Cette proposition s'inscrit dans un mouvement global. L'Union européenne prépare des directives sur la transparence des données IA, tandis que le Japon négocie des opt-in pour créateurs. Au Sénat, l'unanimité rare traduit un consensus bipartisan : LR, Indépendants et PCF s'accordent sur la souveraineté culturelle face à la domination américaine.

Les implications pratiques : incitation à la négociation

Au-delà de la présomption, la loi vise à favoriser des accords sectoriels. Les fournisseurs d'IA paieraient des royalties proportionnelles à l'usage présumé, via des fonds de rémunération. Cela rejoint les modèles existants comme Hadopi pour le streaming. Les rapporteurs évoquent des benchmarks : aux Pays-Bas, des éditeurs ont signé avec des labos pour datasets labellisés.

Cependant, une telle loi servirait surtout à taxer les fournisseurs d'IA, qui répercuteraient inévitablement les coûts sur les utilisateurs finaux, comme observé avec les plateformes de streaming. Ces dernières, initialement critiquées pour contourner les droits, ont intégré des taxes comme la CST (Contribution à la Copie Privée du Cinéma et de l'Audiovisuel) ou des quotas européens, finançant aujourd'hui la création française.

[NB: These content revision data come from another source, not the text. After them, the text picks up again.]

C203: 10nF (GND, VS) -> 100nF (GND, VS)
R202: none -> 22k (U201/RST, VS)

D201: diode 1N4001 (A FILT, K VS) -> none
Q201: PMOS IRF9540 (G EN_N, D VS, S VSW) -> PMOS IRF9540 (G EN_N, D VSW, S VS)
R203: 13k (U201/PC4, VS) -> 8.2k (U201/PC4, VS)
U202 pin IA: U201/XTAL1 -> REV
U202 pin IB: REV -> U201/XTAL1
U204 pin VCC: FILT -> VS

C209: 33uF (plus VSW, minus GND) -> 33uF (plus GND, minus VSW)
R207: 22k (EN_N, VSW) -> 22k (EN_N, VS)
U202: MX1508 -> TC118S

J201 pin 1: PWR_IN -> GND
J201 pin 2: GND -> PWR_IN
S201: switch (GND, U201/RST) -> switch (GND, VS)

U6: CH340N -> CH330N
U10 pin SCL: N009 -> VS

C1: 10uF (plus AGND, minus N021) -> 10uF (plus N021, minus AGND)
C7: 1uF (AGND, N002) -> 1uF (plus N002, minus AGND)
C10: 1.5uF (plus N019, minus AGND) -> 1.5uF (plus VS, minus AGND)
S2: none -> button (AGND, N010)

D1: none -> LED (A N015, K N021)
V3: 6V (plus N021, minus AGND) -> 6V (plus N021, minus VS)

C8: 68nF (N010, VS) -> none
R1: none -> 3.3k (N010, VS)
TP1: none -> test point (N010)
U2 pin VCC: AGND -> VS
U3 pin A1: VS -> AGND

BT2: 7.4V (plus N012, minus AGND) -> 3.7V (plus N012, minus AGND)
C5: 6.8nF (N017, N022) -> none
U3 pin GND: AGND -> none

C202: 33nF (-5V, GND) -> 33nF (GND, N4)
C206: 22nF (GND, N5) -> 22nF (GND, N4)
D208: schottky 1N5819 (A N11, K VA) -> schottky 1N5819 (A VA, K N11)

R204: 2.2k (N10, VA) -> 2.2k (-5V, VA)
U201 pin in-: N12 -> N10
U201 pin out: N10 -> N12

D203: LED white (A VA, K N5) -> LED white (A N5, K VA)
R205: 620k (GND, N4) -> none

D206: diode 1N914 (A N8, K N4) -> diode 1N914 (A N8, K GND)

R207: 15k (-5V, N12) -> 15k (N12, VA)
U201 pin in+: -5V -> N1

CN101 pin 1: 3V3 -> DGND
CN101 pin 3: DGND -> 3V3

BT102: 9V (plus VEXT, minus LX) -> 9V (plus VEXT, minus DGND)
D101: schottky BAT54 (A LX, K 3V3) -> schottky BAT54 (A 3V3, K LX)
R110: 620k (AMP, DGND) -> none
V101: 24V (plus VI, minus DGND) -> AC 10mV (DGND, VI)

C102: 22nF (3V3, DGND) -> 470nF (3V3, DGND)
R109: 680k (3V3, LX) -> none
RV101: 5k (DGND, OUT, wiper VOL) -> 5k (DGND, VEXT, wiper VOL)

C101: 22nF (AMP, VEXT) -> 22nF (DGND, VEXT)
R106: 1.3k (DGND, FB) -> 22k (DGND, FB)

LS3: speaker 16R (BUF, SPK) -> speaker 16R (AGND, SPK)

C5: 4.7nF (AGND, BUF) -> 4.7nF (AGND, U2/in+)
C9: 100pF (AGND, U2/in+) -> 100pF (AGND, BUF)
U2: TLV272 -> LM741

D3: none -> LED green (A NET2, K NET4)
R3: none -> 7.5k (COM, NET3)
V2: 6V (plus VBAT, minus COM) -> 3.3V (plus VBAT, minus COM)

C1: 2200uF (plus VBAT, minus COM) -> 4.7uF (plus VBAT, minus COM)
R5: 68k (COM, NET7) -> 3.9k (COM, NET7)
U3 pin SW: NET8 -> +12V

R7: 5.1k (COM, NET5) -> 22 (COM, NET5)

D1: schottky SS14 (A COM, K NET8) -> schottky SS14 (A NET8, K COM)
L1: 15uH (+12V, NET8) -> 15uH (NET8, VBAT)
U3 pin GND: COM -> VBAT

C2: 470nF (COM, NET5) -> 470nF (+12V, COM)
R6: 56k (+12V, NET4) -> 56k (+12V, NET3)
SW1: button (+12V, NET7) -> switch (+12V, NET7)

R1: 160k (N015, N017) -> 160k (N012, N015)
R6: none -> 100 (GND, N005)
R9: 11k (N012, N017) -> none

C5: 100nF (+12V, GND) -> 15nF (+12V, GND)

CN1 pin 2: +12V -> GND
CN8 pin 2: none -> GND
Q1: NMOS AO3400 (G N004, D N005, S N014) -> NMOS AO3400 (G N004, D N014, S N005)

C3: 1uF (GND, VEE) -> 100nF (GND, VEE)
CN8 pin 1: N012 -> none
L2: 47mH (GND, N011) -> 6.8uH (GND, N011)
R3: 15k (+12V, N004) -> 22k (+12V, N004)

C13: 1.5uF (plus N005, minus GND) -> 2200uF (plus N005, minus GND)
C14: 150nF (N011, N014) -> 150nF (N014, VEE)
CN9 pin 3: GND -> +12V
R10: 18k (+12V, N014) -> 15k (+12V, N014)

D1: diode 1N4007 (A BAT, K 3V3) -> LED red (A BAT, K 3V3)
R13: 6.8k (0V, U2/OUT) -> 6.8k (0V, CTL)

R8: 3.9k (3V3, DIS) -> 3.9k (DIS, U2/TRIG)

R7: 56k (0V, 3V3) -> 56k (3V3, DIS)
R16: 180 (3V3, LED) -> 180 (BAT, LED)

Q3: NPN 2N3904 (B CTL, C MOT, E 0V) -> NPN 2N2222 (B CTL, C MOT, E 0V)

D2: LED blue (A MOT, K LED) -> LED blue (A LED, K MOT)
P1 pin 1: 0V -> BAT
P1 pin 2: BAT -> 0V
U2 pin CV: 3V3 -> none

Netflix ou Disney+ facturent ainsi les abonnés pour soutenir le CNC, transformant une contrainte en cercle vertueux. De même, les abonnements ChatGPT ou outils pros pourraient grimper, subventionnant indirectement créateurs via redistribution. Mais quid des laissés pour compte dans cette histoire ? L'IA générative ne s'arrête pas qu'à l'art, la culture et la création de l'esprit, mais également la recherche et toute forme de création de l'humanité. Et les simples utilisateurs peuvent ils eux aussi réclamer leur part quand on sait que chaque commentaires, chaque publication, chaque post sur un réseau social devient une source d'apprentissage pour l'IA ?

Prochaines étapes : séance publique imminente

La proposition de loi sera examinée en séance publique au Sénat le 8 avril 2026. Si adoptée, elle pourrait inspirer l'Assemblée nationale et influencer Bruxelles. Dans un écosystème où 48% des Français utilisent déjà l'IA générative selon l'Arcep, ce texte pose les bases d'une IA éthique, française et rémunératrice.

Les rapporteurs appellent à une vigilance accrue : sans régulation, l'IA risque de vider les industries créatives de substance, comme l'illustre la pression sur Spotify face aux contenus IA synthétiques. Ce rapport unanime marque un tournant, plaçant la France en pionnière d'un partage équitable de la valeur numérique.